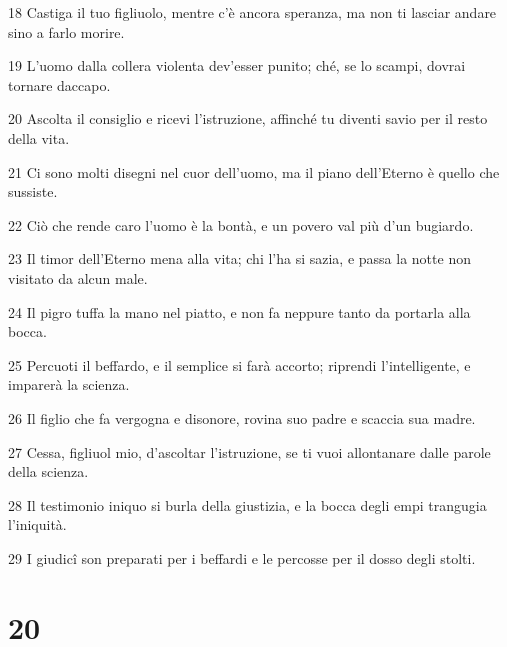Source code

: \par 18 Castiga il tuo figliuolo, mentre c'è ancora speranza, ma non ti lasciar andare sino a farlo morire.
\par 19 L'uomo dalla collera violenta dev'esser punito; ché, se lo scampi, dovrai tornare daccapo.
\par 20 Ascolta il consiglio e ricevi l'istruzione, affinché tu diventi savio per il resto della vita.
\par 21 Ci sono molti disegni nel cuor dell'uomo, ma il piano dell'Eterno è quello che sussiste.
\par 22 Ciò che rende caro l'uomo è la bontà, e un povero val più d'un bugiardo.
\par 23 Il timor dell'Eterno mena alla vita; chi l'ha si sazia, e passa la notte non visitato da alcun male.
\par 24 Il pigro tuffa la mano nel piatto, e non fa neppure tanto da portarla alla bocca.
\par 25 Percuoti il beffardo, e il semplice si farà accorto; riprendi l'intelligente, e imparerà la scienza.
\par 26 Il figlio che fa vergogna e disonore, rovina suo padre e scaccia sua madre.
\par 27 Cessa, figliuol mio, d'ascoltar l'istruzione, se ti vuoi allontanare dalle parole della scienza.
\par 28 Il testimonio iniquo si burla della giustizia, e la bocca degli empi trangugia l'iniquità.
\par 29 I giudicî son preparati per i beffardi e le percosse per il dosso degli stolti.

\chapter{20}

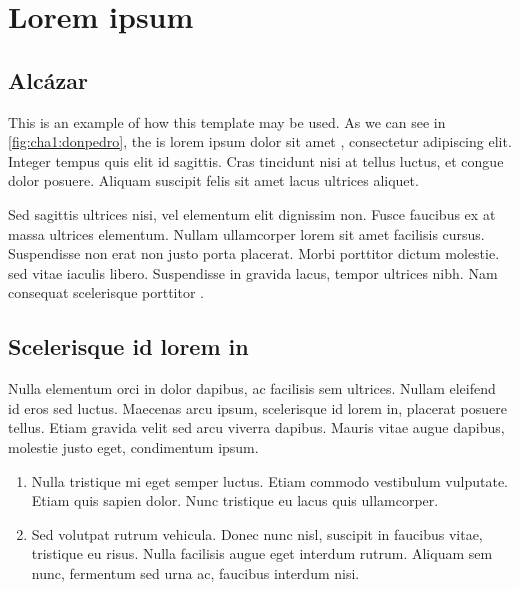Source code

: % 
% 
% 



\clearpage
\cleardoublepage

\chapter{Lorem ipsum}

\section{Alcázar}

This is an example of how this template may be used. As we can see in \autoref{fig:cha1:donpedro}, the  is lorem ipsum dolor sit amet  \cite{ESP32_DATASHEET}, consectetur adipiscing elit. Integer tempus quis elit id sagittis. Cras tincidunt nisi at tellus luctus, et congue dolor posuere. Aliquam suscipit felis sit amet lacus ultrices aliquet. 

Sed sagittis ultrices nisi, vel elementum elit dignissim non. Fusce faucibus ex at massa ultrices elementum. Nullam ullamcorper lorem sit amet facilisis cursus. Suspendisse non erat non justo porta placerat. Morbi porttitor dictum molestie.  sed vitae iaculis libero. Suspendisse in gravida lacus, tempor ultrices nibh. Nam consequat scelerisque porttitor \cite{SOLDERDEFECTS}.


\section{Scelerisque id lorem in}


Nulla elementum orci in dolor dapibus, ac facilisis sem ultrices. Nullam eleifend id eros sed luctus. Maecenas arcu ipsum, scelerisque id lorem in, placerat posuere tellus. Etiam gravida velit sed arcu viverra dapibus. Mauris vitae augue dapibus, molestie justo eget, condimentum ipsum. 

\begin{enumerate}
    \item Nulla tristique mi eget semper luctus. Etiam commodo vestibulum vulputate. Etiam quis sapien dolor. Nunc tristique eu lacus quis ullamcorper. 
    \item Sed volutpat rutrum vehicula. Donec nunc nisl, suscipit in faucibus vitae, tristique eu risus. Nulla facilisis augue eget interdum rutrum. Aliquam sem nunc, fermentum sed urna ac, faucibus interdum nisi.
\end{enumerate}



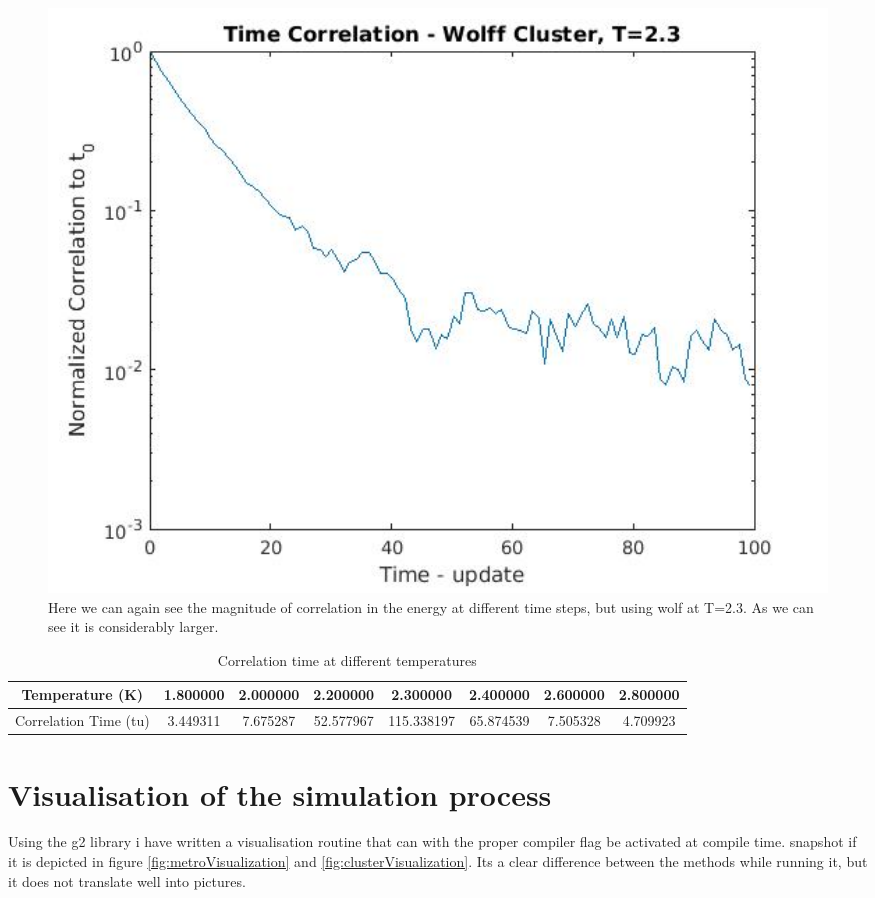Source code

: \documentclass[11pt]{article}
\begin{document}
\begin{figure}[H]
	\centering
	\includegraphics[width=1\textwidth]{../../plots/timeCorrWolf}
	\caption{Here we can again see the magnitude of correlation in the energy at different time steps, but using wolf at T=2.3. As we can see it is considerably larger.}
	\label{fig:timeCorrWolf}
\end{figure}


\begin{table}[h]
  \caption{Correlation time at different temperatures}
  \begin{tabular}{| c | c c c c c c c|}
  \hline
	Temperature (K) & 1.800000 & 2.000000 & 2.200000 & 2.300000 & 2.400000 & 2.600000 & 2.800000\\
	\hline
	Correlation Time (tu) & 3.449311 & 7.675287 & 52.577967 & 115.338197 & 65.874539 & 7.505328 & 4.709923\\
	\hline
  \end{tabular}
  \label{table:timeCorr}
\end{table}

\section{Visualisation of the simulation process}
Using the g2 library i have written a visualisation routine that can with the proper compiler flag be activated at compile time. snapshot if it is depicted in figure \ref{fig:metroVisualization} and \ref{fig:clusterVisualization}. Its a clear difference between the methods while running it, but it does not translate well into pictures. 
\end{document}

= = = =

Look over the entries above. Copy every line that contains the word "vitae".

Sed sagittis ultrices nisi, vel elementum elit dignissim non. Fusce faucibus ex at massa ultrices elementum. Nullam ullamcorper lorem sit amet facilisis cursus. Suspendisse non erat non justo porta placerat. Morbi porttitor dictum molestie.  sed vitae iaculis libero. Suspendisse in gravida lacus, tempor ultrices nibh. Nam consequat scelerisque porttitor \cite{SOLDERDEFECTS}.
Nulla elementum orci in dolor dapibus, ac facilisis sem ultrices. Nullam eleifend id eros sed luctus. Maecenas arcu ipsum, scelerisque id lorem in, placerat posuere tellus. Etiam gravida velit sed arcu viverra dapibus. Mauris vitae augue dapibus, molestie justo eget, condimentum ipsum. 
    \item Sed volutpat rutrum vehicula. Donec nunc nisl, suscipit in faucibus vitae, tristique eu risus. Nulla facilisis augue eget interdum rutrum. Aliquam sem nunc, fermentum sed urna ac, faucibus interdum nisi.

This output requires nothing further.